» PASSAGE SHOWN
+===+

The satisfaction of these three options in their totality is not enough. To leverage the fullest impact, these metrics must tie into each other, and need to be connected back to a narrative. Why is this data being collected and what actions are influenced by the knowledge of this data? The data collection enables the evaluation of sustainability and understanding the birth, growth, and evolution of an open source technology product. Influenced actions can include moving more human resources (i.e. contractors or staff) to support a project, adopting a new open source best practice, and/or engaging new customers, talent, or other leads based on participation in the community.
Measuring collaboration platform activity is not black and white. Many new questions would likely come forward as part of measuring this activity. Yet this is the point—it lays the foundation for the next layer to the data collection, analysis, and reporting process around sustainability.
Question: What was the cost of an organization for its employees to create the counted contributions (e.g., commits, issues, and pull requests)?chaoss.community/metric-labor-investment/
This metric is perhaps the most ambitious of the group. How do you measure labor investment into an open source project? Or literally, the number of person-hours that go into software design, development, co-creation, and community management? It feels like a gargantuan effort, but there may be better ways to measure this in connection to other data the UNICEF Venture Fund is already connected about the businesses.
Measuring labor investment impacts two narratives: the rate of development on the open source work, and the impact of UNICEF investment into a company backing an open source work.
Firstly, understanding the rate of development on an open source work is easier to infer by understanding who is allocated on a project and how much of their time they dedicate to it. If a team of three contributors spares a few hours a week, it will mean something different compared to a team of five engineers spread across different disciplines working full-time. Mapping the labor investment for open source projects supported by UNICEF would enable better planning by understanding the typical labor investment in open source workplan tasks as piloted by other Venture Fund portfolio companies.
Secondly, this gives us a new way of talking about the impact of UNICEF Venture Fund investments as an investment not only in software products but also in labor. It gives us insight into the investment of labor in software engineering talent among portfolio companies. How does this measurement change over time of the investment? Do projects receive more or less investment of labor during the 12 month period we work with them? This could also be used as a proxy metric for the impact of our unique mentorship and coaching opportunities.

+===+

» SOURCE MATERIAL

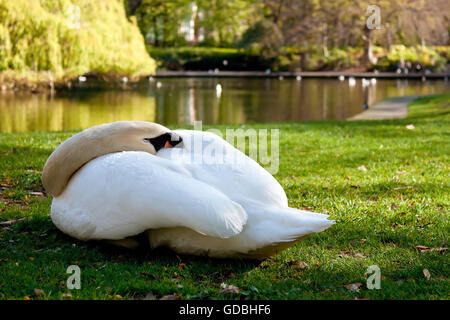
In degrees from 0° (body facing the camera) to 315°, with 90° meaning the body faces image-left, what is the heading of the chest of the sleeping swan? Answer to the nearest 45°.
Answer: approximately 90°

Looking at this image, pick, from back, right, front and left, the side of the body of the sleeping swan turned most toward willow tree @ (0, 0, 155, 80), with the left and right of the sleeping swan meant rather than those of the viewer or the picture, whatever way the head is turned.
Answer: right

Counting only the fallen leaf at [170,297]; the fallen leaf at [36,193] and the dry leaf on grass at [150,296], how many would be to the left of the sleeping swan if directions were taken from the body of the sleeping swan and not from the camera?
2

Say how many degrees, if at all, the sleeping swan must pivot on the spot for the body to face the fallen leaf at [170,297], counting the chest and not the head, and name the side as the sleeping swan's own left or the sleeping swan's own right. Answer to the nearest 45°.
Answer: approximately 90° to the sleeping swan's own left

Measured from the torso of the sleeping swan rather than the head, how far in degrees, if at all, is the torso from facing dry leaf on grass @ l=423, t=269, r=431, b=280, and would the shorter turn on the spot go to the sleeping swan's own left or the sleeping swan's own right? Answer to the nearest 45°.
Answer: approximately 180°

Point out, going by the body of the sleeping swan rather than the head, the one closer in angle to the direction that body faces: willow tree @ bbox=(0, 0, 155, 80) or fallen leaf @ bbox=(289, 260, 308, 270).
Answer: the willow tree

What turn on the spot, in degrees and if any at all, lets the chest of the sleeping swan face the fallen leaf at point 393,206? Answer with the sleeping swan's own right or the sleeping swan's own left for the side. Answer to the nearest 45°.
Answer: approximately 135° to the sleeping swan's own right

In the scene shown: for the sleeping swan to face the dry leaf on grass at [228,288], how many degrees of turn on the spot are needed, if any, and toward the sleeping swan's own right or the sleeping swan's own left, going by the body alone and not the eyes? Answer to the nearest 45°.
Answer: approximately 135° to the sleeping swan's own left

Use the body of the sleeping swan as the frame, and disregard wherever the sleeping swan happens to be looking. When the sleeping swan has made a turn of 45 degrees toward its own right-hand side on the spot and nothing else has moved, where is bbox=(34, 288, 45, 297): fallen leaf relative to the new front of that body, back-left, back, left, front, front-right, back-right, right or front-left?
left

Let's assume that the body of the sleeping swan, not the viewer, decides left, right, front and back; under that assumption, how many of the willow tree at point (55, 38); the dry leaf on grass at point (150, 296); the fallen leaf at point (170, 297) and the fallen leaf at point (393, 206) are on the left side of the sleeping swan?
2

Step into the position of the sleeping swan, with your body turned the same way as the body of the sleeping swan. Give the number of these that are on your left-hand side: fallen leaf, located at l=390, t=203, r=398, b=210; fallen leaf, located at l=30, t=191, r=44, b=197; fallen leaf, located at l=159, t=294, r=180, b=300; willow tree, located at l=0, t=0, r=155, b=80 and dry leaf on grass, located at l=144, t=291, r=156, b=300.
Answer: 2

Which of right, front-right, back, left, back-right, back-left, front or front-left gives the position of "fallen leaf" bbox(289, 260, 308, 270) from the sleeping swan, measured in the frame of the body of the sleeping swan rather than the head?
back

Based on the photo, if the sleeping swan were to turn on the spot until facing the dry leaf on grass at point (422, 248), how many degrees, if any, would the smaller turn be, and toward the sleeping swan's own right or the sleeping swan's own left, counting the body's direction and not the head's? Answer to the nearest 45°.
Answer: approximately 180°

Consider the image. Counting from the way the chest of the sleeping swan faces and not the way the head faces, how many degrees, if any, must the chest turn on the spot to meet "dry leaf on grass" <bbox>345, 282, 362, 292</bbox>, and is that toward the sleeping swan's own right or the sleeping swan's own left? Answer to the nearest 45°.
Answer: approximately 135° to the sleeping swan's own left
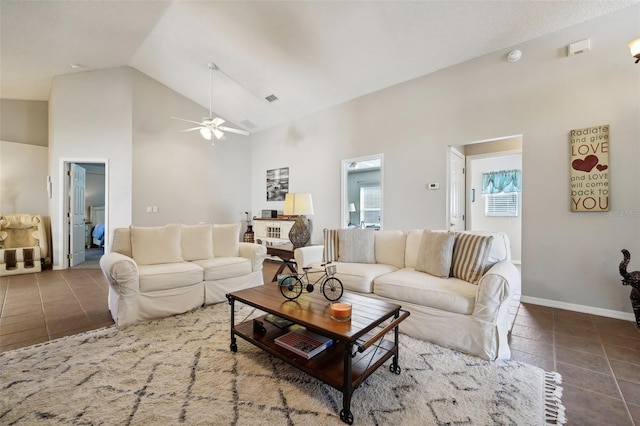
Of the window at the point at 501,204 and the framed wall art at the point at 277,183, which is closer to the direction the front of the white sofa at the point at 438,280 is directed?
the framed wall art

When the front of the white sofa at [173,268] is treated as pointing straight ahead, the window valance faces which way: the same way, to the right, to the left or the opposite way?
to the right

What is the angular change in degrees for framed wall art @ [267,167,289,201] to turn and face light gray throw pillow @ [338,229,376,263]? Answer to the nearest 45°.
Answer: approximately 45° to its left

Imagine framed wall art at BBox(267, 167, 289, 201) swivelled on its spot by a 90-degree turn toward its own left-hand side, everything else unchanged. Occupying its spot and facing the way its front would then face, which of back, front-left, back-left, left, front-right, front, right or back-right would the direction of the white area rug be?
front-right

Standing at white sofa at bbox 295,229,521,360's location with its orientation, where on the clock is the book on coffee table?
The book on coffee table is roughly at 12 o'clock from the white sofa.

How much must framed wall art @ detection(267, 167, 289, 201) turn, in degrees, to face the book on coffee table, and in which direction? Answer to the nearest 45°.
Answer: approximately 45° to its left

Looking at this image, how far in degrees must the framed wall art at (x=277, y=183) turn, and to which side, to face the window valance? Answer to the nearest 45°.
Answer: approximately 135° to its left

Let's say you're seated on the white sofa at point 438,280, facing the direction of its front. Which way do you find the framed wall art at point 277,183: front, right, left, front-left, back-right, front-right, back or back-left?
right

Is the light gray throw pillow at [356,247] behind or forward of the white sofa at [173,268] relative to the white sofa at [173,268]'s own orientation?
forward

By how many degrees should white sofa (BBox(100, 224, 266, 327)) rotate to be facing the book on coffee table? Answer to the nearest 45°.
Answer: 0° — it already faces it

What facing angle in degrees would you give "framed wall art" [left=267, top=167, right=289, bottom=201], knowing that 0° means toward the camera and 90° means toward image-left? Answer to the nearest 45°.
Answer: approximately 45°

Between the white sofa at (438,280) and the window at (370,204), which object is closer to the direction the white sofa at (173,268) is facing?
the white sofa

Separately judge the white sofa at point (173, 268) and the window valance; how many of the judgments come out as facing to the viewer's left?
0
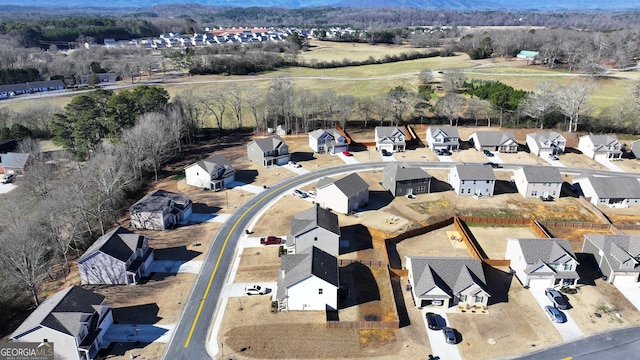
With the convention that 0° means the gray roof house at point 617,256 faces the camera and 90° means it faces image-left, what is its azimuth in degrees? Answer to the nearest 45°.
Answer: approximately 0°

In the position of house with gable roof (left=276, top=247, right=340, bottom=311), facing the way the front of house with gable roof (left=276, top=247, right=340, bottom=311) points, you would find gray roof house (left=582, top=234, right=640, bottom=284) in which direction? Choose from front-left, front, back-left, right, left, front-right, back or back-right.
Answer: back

+===+

» PROBLEMS TO WORK ON
[1] Lay out everything in the rows from the line containing "Point out, going" down to the line containing "Answer: approximately 135° to the sleeping swan's own right" as a numbered list, leaving out blank lines.
[2] Carry on the passage about measuring labor investment in open source projects from where it stops.

» TASK ANSWERS
[1]
1. Point out, going by the body of the sleeping swan rather than the head, the one closer in angle to the direction that body faces: willow tree @ bbox=(0, 0, 155, 80) or fallen leaf @ bbox=(289, 260, 308, 270).
2. Answer: the willow tree
3. What turn on the spot, in degrees and if any at all, lets the chest of the sleeping swan face the fallen leaf at point 393,206? Answer with the sleeping swan's own right or the sleeping swan's own left for the side. Answer to the nearest 45°.
4. Answer: approximately 135° to the sleeping swan's own right

[2]
Knowing is half the journey. Even if the knowledge is not yet firmly rooted. The analysis and introspection are from me as an individual working among the UNICEF Venture Fund and do not represent the views and beliefs of UNICEF or the UN in any capacity. My intent is that by sharing this analysis in the open, it allows for a space where conversation can spark where it could not before. It also invites others to share ideas, feedback, and constructive criticism of an emerging metrics strategy for investments made into the open source ecosystem.
Next, more layers can be added and internal and external validation can help to keep this moving forward. An implementation plan would be the next step to follow this post. The implementation plan considers the process of how start-up companies move through the Venture Fund from start to finish. Who interacts with the companies and when? At what point is a company ready to begin building in a new metric or count in their monthly metrics? Do they understand the implications and assessments of these metrics? At what points in the process is data already being collected? Could these new data requests be added to existing requests? And so on.
I hope to formalize some of this new reporting and metrics strategy in upcoming cohorts in 2022, as part of a renewed effort into communicating how our open source investments tie into sustainable impact towards the U.N. Sustainable Development Goals.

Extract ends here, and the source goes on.